Extract:
((
Here is the procedure for Runaway trim from my companies MAX QRH. The revision Date is July 2017.
1 Control column. . . . . . . . . . . . . . . . . Hold firmly
2 Autopilot (if engaged) . . . . . . . . . . . . .Disengage
Do not re-engage the autopilot.
Control aircraft pitch attitude manually with
control column and main electric trim as
needed.
3 Autothrottle (if engaged). . . . . . . . . . .Disengage
Do not re-engage the autothrottle.
4 If the runaway stops after the autopilot is
disengaged.
■ ■ ■ ■
5 If the runaway continues after the autopilot is
disengaged:
STAB TRIM CUTOUT
switches (both) . . . . . . . . . . . . . . . . CUTOUT
If the runaway continues:
Stabilizer
trim wheel . . . . . . . . . . Grasp and hold
6 Stabilizer . . . . . . . . . . . . . . . . . . . Trim manually
7 Anticipate trim requirements.
– – – – – – – – – – – – – –
That procedure WILL stop MCAS or any trim from operating the trim motor.
Easy peasy. 😉
How dare you bring facts into the situation, 737Fixer? Didn’t you get the memo that today is the day (well, everyday, for some) to bash Boeing and demand the type certificate for the 737 and every Boeing jet yanked with immediate effect?
In all seriousness, I wonder why Boeing and EVERY OTHER CIVIL AVIATION AUTHORITY ON THE PLANET (YES, including the vaunted Europeans) didn’t seem to mind this omission……
How can you incriminate the EASA about a missing information in Boeing’s documentation ? If it’s not written anywhere, how the EASA can know that the feature exists ? Please make us know how you can prove that EASA pilots have more information than airlines pilots ?
Guess which FAA branch does the certifying ?
That would be the one at 2200 S 216th St
Des Moines, WA. Which is located just South of Seattle Tacoma Airport. It couldnt be more in Boeings pocket if it was just across the road from Boeing HQ at Oakesdale Ave Tukwilla
Generally international agencies follow the lead of someone like FAA and rely on their approvals
There must be Failure mode effect and cause analysis done also by EASA to check off each box in their compliance sheets.
There must be at least one page full of check boxes per sensor and how the system reacts in each mode at every altitude/speed/c.g. combination/bank/climb/dive/Tamb. Then redo it for a combination of faults and double check with certifiation test reports. Still test pilots are used to faulty systems and shut off automation quickly as soon as it behaves unexpected, that can be different from normal airline pilots that are used that systems works pretty normal year after year unless they fly old soviet planes.
And try doing that with another issue in the system as it appears there was.
And no training that it will repeat every 5 seconds.
Are you sure? Just like the engine pitch up moment at high AOA is part of the MAX, the compensation of it could also be baked into the fcs logic, independent of trim.
That may be in your airlines QRH – Quick Reference handbook but thats at odds to what is said here-
“Pilots flying Boeing’s 737 MAX for American Airlines and Southwest Airlines were not informed during training about a key change to an automatic system that’s been linked to the fatal crash of a Lion Air jet last month, according to pilot representatives at both airlines.”
Its all very well having something buried in a QRH, but if you are totally unaware of the new systems existence, what use would those instructions be … and in the middle of a crisis.
))
Task requirements:
A – In the runaway trim procedure, each item is joined to its action by a dotted line. List every such item together with its action.
B – Add the next post to the forum thread about the 737 MAX runaway trim procedure, following on from its last post.

Information supplied:
((
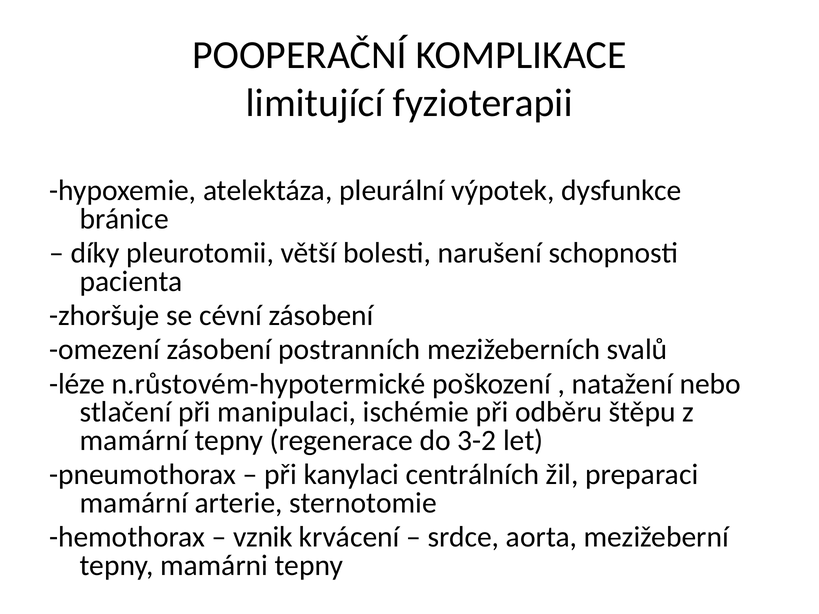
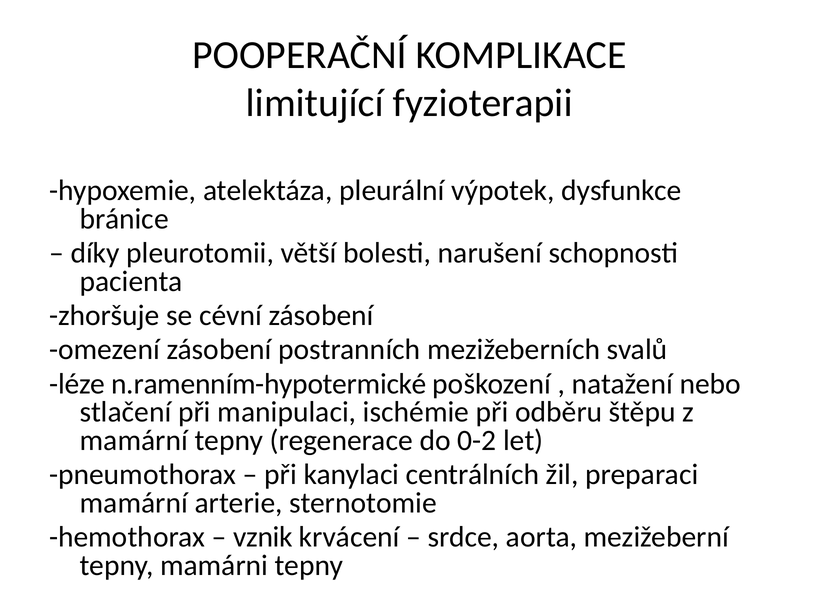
n.růstovém-hypotermické: n.růstovém-hypotermické -> n.ramenním-hypotermické
3-2: 3-2 -> 0-2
))
Set of answers:
A –
Control column: Hold firmly
Autopilot (if engaged): Disengage
Autothrottle (if engaged): Disengage
STAB TRIM CUTOUT switches (both): CUTOUT
Stabilizer trim wheel: Grasp and hold
Stabilizer: Trim manually

B –
Not thats not easy peasy. That approach is what car dealers do when handing over a new car.
https://www.seattletimes.com/business/boeing-aerospace/u-s-pilots-flying-737-max-werent-told-about-new-automatic-systems-change-linked-to-lion-air-crash/
This deliberate secrecy regarding a system that can – and will as now proven in a very practical case – interfere with the pilots’ ability to control the aircraft is so far beyond the pale it beggars the imagination that Boeing and its lawyers could conceive of it.
If – as some of the comments above seem to indicate – it was done to preserve the old type certificate for the MAX it is simply greed allowed to prevail criminally over safe operations.
What – if any – heads are going to roll at Boeing? So far no indication of such and not any expression of contrition either. Perhaps they feel they can tough it out and plow through with business as usual? Interesting to see what airlines customers are going to say and do.
Was the FAA aware – or complicit in this omission?
If unaware they were not doing their job.
If aware and coopted by their Boeing neighbors across the street, as suggested above, heads should roll there too.
The NTSB report should make interesting reading when it does eventually come out.
You assume a conspiracy when pole are fully capable of and continue to prove creating a complete balls up without any help from said conspirators.
Being charitable we can posit a combination of stupidity and pride on the part of some Boeing “decider” . Chance are there will be fingerprints all over this as I would bet good money a few actual pilots in the shop advocated for transparency and were overruled – in writing!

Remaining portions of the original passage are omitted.